• The task:
Reproduce exactly the lines below from the one containing "グインハイブリッド自動車に対する自動車重量税の特例加算分の仕組み" through the one containing "Ë‡ Dracul intri", including both, and nothing else.

==== Record extracts ====

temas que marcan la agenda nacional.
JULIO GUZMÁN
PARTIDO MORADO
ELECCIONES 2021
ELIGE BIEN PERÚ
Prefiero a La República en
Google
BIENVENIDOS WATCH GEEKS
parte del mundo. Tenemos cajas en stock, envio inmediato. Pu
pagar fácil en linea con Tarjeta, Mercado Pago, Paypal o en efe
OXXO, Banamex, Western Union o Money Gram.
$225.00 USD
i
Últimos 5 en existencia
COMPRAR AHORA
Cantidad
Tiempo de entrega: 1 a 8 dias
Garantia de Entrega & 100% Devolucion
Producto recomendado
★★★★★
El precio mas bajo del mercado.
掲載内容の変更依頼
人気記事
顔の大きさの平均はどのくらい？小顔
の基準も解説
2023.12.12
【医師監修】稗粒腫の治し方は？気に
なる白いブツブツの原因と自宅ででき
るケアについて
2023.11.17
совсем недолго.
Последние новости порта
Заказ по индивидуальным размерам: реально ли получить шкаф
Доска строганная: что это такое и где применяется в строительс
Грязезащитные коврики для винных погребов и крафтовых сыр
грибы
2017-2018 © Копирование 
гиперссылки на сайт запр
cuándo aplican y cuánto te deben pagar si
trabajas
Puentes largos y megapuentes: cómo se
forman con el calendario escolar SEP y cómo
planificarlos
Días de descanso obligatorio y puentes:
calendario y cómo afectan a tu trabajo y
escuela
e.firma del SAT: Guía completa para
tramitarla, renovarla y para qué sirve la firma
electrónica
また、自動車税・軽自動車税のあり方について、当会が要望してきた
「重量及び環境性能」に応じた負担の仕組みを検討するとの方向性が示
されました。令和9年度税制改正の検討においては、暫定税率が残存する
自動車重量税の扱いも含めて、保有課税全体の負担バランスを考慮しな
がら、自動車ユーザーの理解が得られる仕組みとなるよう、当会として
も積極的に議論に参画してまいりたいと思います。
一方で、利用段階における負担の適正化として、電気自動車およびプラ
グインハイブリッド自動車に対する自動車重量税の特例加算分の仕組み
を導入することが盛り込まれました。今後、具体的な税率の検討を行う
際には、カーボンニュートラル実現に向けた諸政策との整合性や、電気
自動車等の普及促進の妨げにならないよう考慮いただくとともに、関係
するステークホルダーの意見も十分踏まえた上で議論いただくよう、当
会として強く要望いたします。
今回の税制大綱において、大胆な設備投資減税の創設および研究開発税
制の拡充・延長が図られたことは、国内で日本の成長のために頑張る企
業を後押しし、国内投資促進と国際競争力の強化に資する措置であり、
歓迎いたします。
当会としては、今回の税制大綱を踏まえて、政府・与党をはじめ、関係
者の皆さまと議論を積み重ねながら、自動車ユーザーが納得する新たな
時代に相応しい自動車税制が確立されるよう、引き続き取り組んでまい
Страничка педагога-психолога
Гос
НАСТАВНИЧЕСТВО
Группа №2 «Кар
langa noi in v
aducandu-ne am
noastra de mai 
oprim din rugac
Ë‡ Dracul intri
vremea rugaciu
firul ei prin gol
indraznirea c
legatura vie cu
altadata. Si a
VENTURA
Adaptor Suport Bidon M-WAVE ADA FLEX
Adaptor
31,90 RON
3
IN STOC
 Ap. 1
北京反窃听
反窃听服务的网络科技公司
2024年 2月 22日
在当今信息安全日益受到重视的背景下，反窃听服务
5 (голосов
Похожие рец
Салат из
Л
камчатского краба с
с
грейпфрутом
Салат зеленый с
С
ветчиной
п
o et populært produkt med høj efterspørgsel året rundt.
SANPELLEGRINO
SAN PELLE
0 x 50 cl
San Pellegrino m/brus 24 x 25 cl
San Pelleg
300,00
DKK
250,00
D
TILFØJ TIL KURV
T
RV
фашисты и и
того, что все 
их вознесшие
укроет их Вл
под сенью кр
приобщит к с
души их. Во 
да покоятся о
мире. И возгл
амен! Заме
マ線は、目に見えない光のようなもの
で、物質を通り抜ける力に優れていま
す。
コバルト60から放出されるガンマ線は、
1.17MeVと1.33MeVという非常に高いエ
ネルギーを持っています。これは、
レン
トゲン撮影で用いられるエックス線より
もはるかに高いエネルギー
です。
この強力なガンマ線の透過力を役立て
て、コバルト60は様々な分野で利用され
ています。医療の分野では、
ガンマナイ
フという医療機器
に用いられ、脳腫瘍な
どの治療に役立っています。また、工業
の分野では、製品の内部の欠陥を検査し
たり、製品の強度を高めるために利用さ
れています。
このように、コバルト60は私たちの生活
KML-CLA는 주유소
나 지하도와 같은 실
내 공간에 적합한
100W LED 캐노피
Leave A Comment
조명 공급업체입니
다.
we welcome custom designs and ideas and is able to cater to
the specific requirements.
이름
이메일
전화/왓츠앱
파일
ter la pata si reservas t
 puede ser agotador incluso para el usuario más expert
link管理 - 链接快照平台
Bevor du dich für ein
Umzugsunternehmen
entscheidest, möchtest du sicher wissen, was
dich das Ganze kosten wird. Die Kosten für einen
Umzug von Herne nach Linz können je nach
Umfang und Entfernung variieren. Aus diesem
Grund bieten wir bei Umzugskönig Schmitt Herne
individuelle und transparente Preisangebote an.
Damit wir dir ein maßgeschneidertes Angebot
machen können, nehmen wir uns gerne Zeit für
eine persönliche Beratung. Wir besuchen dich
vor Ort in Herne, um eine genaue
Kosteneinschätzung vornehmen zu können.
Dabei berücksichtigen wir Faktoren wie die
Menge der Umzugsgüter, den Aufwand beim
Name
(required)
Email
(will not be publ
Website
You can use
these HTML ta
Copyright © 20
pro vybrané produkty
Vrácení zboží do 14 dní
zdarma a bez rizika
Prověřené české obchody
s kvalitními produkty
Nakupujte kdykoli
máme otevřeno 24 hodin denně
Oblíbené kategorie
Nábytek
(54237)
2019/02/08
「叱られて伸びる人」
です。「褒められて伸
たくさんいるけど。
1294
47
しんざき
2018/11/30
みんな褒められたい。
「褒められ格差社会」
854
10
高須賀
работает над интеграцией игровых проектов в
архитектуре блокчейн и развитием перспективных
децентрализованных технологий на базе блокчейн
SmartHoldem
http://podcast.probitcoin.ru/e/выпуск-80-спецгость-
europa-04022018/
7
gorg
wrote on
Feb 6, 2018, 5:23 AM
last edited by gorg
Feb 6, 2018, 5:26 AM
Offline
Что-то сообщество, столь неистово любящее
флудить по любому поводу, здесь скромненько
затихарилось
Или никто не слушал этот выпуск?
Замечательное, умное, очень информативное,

====

• Your solution:
グインハイブリッド自動車に対する自動車重量税の特例加算分の仕組み
を導入することが盛り込まれました。今後、具体的な税率の検討を行う
際には、カーボンニュートラル実現に向けた諸政策との整合性や、電気
自動車等の普及促進の妨げにならないよう考慮いただくとともに、関係
するステークホルダーの意見も十分踏まえた上で議論いただくよう、当
会として強く要望いたします。
今回の税制大綱において、大胆な設備投資減税の創設および研究開発税
制の拡充・延長が図られたことは、国内で日本の成長のために頑張る企
業を後押しし、国内投資促進と国際競争力の強化に資する措置であり、
歓迎いたします。
当会としては、今回の税制大綱を踏まえて、政府・与党をはじめ、関係
者の皆さまと議論を積み重ねながら、自動車ユーザーが納得する新たな
時代に相応しい自動車税制が確立されるよう、引き続き取り組んでまい
Страничка педагога-психолога
Гос
НАСТАВНИЧЕСТВО
Группа №2 «Кар
langa noi in v
aducandu-ne am
noastra de mai 
oprim din rugac
Ë‡ Dracul intri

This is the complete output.